◆ Exercise brief:
Leave the images out, and copy each of the records below exactly.

◆ Record excerpts:

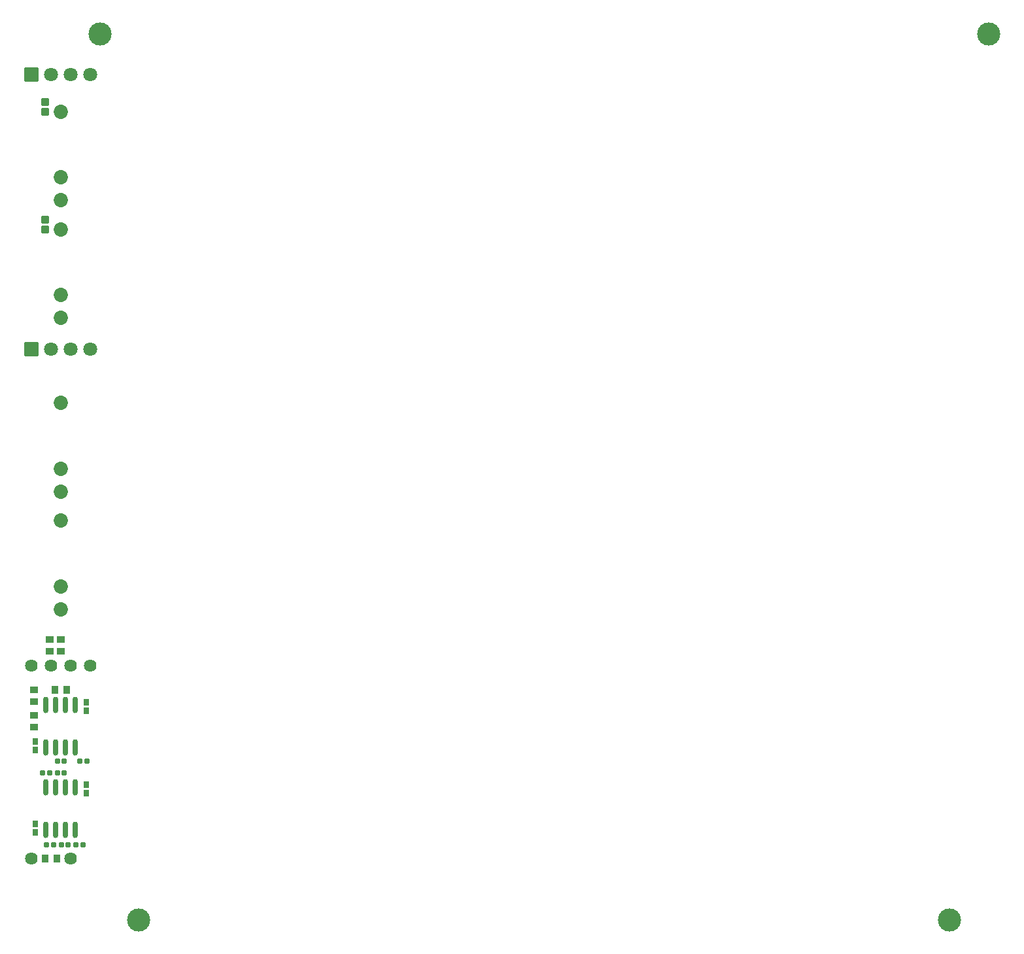
<source format=gbs>
G04 Layer: BottomSolderMaskLayer*
G04 EasyEDA v6.5.29, 2023-07-16 12:04:07*
G04 4946885894e94847ae742278ab8b5cb3,5a6b42c53f6a479593ecc07194224c93,10*
G04 Gerber Generator version 0.2*
G04 Scale: 100 percent, Rotated: No, Reflected: No *
G04 Dimensions in millimeters *
G04 leading zeros omitted , absolute positions ,4 integer and 5 decimal *
%FSLAX45Y45*%
%MOMM*%

%AMMACRO1*1,1,$1,$2,$3*1,1,$1,$4,$5*1,1,$1,0-$2,0-$3*1,1,$1,0-$4,0-$5*20,1,$1,$2,$3,$4,$5,0*20,1,$1,$4,$5,0-$2,0-$3,0*20,1,$1,0-$2,0-$3,0-$4,0-$5,0*20,1,$1,0-$4,0-$5,$2,$3,0*4,1,4,$2,$3,$4,$5,0-$2,0-$3,0-$4,0-$5,$2,$3,0*%
%ADD10MACRO1,0.1016X0.2828X-0.27X0.2828X0.27*%
%ADD11MACRO1,0.1016X-0.2828X-0.27X-0.2828X0.27*%
%ADD12MACRO1,0.1016X0.4032X-0.432X0.4032X0.432*%
%ADD13MACRO1,0.1016X-0.4032X-0.432X-0.4032X0.432*%
%ADD14MACRO1,0.1016X0.27X0.395X-0.27X0.395*%
%ADD15MACRO1,0.1016X0.27X-0.395X-0.27X-0.395*%
%ADD16MACRO1,0.1016X0.432X0.4032X-0.432X0.4032*%
%ADD17MACRO1,0.1016X0.432X-0.4032X-0.432X-0.4032*%
%ADD18MACRO1,0.1016X-0.432X-0.4032X0.432X-0.4032*%
%ADD19MACRO1,0.1016X-0.432X0.4032X0.432X0.4032*%
%ADD20MACRO1,0.1016X-0.85X-0.85X0.85X-0.85*%
%ADD21C,1.8016*%
%ADD22MACRO1,0.1016X-0.27X-0.395X0.27X-0.395*%
%ADD23MACRO1,0.1016X-0.27X0.395X0.27X0.395*%
%ADD24O,0.68961X2.1466048*%
%ADD25MACRO1,0.1016X0.4536X0.4366X-0.4536X0.4366*%
%ADD26MACRO1,0.1016X0.4536X-0.4366X-0.4536X-0.4366*%
%ADD27C,1.8532*%
%ADD28C,1.6256*%
%ADD29C,3.0000*%

%LPD*%
D10*
G01*
X312317Y1841500D03*
D11*
G01*
X398882Y1841500D03*
D10*
G01*
X502817Y1841500D03*
D11*
G01*
X589382Y1841500D03*
D10*
G01*
X693317Y1841500D03*
D11*
G01*
X779882Y1841500D03*
D10*
G01*
X744117Y2921000D03*
D11*
G01*
X830682Y2921000D03*
D10*
G01*
X261517Y2768600D03*
D11*
G01*
X348082Y2768600D03*
D10*
G01*
X452017Y2768600D03*
D11*
G01*
X538582Y2768600D03*
D10*
G01*
X452017Y2921000D03*
D11*
G01*
X538582Y2921000D03*
D12*
G01*
X419975Y3848100D03*
D13*
G01*
X570624Y3848100D03*
D14*
G01*
X165100Y2002894D03*
D15*
G01*
X165100Y2111905D03*
D16*
G01*
X355600Y4344275D03*
D17*
G01*
X355600Y4494924D03*
D18*
G01*
X495300Y4494924D03*
D19*
G01*
X495300Y4344275D03*
D16*
G01*
X152400Y3366375D03*
D17*
G01*
X152400Y3517024D03*
D16*
G01*
X152400Y3696575D03*
D17*
G01*
X152400Y3847224D03*
D12*
G01*
X292975Y1663700D03*
D13*
G01*
X443624Y1663700D03*
D20*
G01*
X114300Y8255000D03*
D21*
G01*
X368300Y8255000D03*
G01*
X622300Y8255000D03*
G01*
X876300Y8255000D03*
D20*
G01*
X114300Y11811000D03*
D21*
G01*
X368300Y11811000D03*
G01*
X622300Y11811000D03*
G01*
X876300Y11811000D03*
D22*
G01*
X825500Y2619905D03*
D23*
G01*
X825500Y2510894D03*
D22*
G01*
X825500Y3686705D03*
D23*
G01*
X825500Y3577694D03*
D14*
G01*
X165100Y3069694D03*
D15*
G01*
X165100Y3178705D03*
D24*
G01*
X304800Y3655440D03*
G01*
X431800Y3655440D03*
G01*
X558800Y3655440D03*
G01*
X685800Y3655440D03*
G01*
X304800Y3100959D03*
G01*
X431800Y3100959D03*
G01*
X558800Y3100959D03*
G01*
X685800Y3100959D03*
G01*
X304800Y2588640D03*
G01*
X431800Y2588640D03*
G01*
X558800Y2588640D03*
G01*
X685800Y2588640D03*
G01*
X304800Y2034159D03*
G01*
X431800Y2034159D03*
G01*
X558800Y2034159D03*
G01*
X685800Y2034159D03*
D25*
G01*
X292100Y11329743D03*
D26*
G01*
X292100Y11454056D03*
D25*
G01*
X292100Y9805743D03*
D26*
G01*
X292100Y9930056D03*
D27*
G01*
X493521Y7561986D03*
G01*
X493521Y6712000D03*
G01*
X493521Y6411976D03*
G01*
X493521Y6037986D03*
G01*
X493521Y5188000D03*
G01*
X493521Y4887976D03*
G01*
X493521Y11333861D03*
G01*
X493521Y10483875D03*
G01*
X493521Y10183850D03*
G01*
X493521Y9809886D03*
G01*
X493521Y8959900D03*
G01*
X493521Y8659876D03*
D28*
G01*
X114300Y4163695D03*
G01*
X368300Y4163695D03*
G01*
X622300Y4163695D03*
G01*
X876300Y4163695D03*
G01*
X622300Y1663700D03*
G01*
X114300Y1663700D03*
D29*
G01*
X999997Y12337999D03*
G01*
X12505994Y12337999D03*
G01*
X1499997Y870000D03*
G01*
X12005995Y870000D03*
M02*

</source>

◆ Response:
<source format=gbs>
G04 Layer: BottomSolderMaskLayer*
G04 EasyEDA v6.5.29, 2023-07-16 12:04:07*
G04 4946885894e94847ae742278ab8b5cb3,5a6b42c53f6a479593ecc07194224c93,10*
G04 Gerber Generator version 0.2*
G04 Scale: 100 percent, Rotated: No, Reflected: No *
G04 Dimensions in millimeters *
G04 leading zeros omitted , absolute positions ,4 integer and 5 decimal *
%FSLAX45Y45*%
%MOMM*%

%AMMACRO1*1,1,$1,$2,$3*1,1,$1,$4,$5*1,1,$1,0-$2,0-$3*1,1,$1,0-$4,0-$5*20,1,$1,$2,$3,$4,$5,0*20,1,$1,$4,$5,0-$2,0-$3,0*20,1,$1,0-$2,0-$3,0-$4,0-$5,0*20,1,$1,0-$4,0-$5,$2,$3,0*4,1,4,$2,$3,$4,$5,0-$2,0-$3,0-$4,0-$5,$2,$3,0*%
%ADD10MACRO1,0.1016X0.2828X-0.27X0.2828X0.27*%
%ADD11MACRO1,0.1016X-0.2828X-0.27X-0.2828X0.27*%
%ADD12MACRO1,0.1016X0.4032X-0.432X0.4032X0.432*%
%ADD13MACRO1,0.1016X-0.4032X-0.432X-0.4032X0.432*%
%ADD14MACRO1,0.1016X0.27X0.395X-0.27X0.395*%
%ADD15MACRO1,0.1016X0.27X-0.395X-0.27X-0.395*%
%ADD16MACRO1,0.1016X0.432X0.4032X-0.432X0.4032*%
%ADD17MACRO1,0.1016X0.432X-0.4032X-0.432X-0.4032*%
%ADD18MACRO1,0.1016X-0.432X-0.4032X0.432X-0.4032*%
%ADD19MACRO1,0.1016X-0.432X0.4032X0.432X0.4032*%
%ADD20MACRO1,0.1016X-0.85X-0.85X0.85X-0.85*%
%ADD21C,1.8016*%
%ADD22MACRO1,0.1016X-0.27X-0.395X0.27X-0.395*%
%ADD23MACRO1,0.1016X-0.27X0.395X0.27X0.395*%
%ADD24O,0.68961X2.1466048*%
%ADD25MACRO1,0.1016X0.4536X0.4366X-0.4536X0.4366*%
%ADD26MACRO1,0.1016X0.4536X-0.4366X-0.4536X-0.4366*%
%ADD27C,1.8532*%
%ADD28C,1.6256*%
%ADD29C,3.0000*%

%LPD*%
D10*
G01*
X312317Y1841500D03*
D11*
G01*
X398882Y1841500D03*
D10*
G01*
X502817Y1841500D03*
D11*
G01*
X589382Y1841500D03*
D10*
G01*
X693317Y1841500D03*
D11*
G01*
X779882Y1841500D03*
D10*
G01*
X744117Y2921000D03*
D11*
G01*
X830682Y2921000D03*
D10*
G01*
X261517Y2768600D03*
D11*
G01*
X348082Y2768600D03*
D10*
G01*
X452017Y2768600D03*
D11*
G01*
X538582Y2768600D03*
D10*
G01*
X452017Y2921000D03*
D11*
G01*
X538582Y2921000D03*
D12*
G01*
X419975Y3848100D03*
D13*
G01*
X570624Y3848100D03*
D14*
G01*
X165100Y2002894D03*
D15*
G01*
X165100Y2111905D03*
D16*
G01*
X355600Y4344275D03*
D17*
G01*
X355600Y4494924D03*
D18*
G01*
X495300Y4494924D03*
D19*
G01*
X495300Y4344275D03*
D16*
G01*
X152400Y3366375D03*
D17*
G01*
X152400Y3517024D03*
D16*
G01*
X152400Y3696575D03*
D17*
G01*
X152400Y3847224D03*
D12*
G01*
X292975Y1663700D03*
D13*
G01*
X443624Y1663700D03*
D20*
G01*
X114300Y8255000D03*
D21*
G01*
X368300Y8255000D03*
G01*
X622300Y8255000D03*
G01*
X876300Y8255000D03*
D20*
G01*
X114300Y11811000D03*
D21*
G01*
X368300Y11811000D03*
G01*
X622300Y11811000D03*
G01*
X876300Y11811000D03*
D22*
G01*
X825500Y2619905D03*
D23*
G01*
X825500Y2510894D03*
D22*
G01*
X825500Y3686705D03*
D23*
G01*
X825500Y3577694D03*
D14*
G01*
X165100Y3069694D03*
D15*
G01*
X165100Y3178705D03*
D24*
G01*
X304800Y3655440D03*
G01*
X431800Y3655440D03*
G01*
X558800Y3655440D03*
G01*
X685800Y3655440D03*
G01*
X304800Y3100959D03*
G01*
X431800Y3100959D03*
G01*
X558800Y3100959D03*
G01*
X685800Y3100959D03*
G01*
X304800Y2588640D03*
G01*
X431800Y2588640D03*
G01*
X558800Y2588640D03*
G01*
X685800Y2588640D03*
G01*
X304800Y2034159D03*
G01*
X431800Y2034159D03*
G01*
X558800Y2034159D03*
G01*
X685800Y2034159D03*
D25*
G01*
X292100Y11329743D03*
D26*
G01*
X292100Y11454056D03*
D25*
G01*
X292100Y9805743D03*
D26*
G01*
X292100Y9930056D03*
D27*
G01*
X493521Y7561986D03*
G01*
X493521Y6712000D03*
G01*
X493521Y6411976D03*
G01*
X493521Y6037986D03*
G01*
X493521Y5188000D03*
G01*
X493521Y4887976D03*
G01*
X493521Y11333861D03*
G01*
X493521Y10483875D03*
G01*
X493521Y10183850D03*
G01*
X493521Y9809886D03*
G01*
X493521Y8959900D03*
G01*
X493521Y8659876D03*
D28*
G01*
X114300Y4163695D03*
G01*
X368300Y4163695D03*
G01*
X622300Y4163695D03*
G01*
X876300Y4163695D03*
G01*
X622300Y1663700D03*
G01*
X114300Y1663700D03*
D29*
G01*
X999997Y12337999D03*
G01*
X12505994Y12337999D03*
G01*
X1499997Y870000D03*
G01*
X12005995Y870000D03*
M02*

</source>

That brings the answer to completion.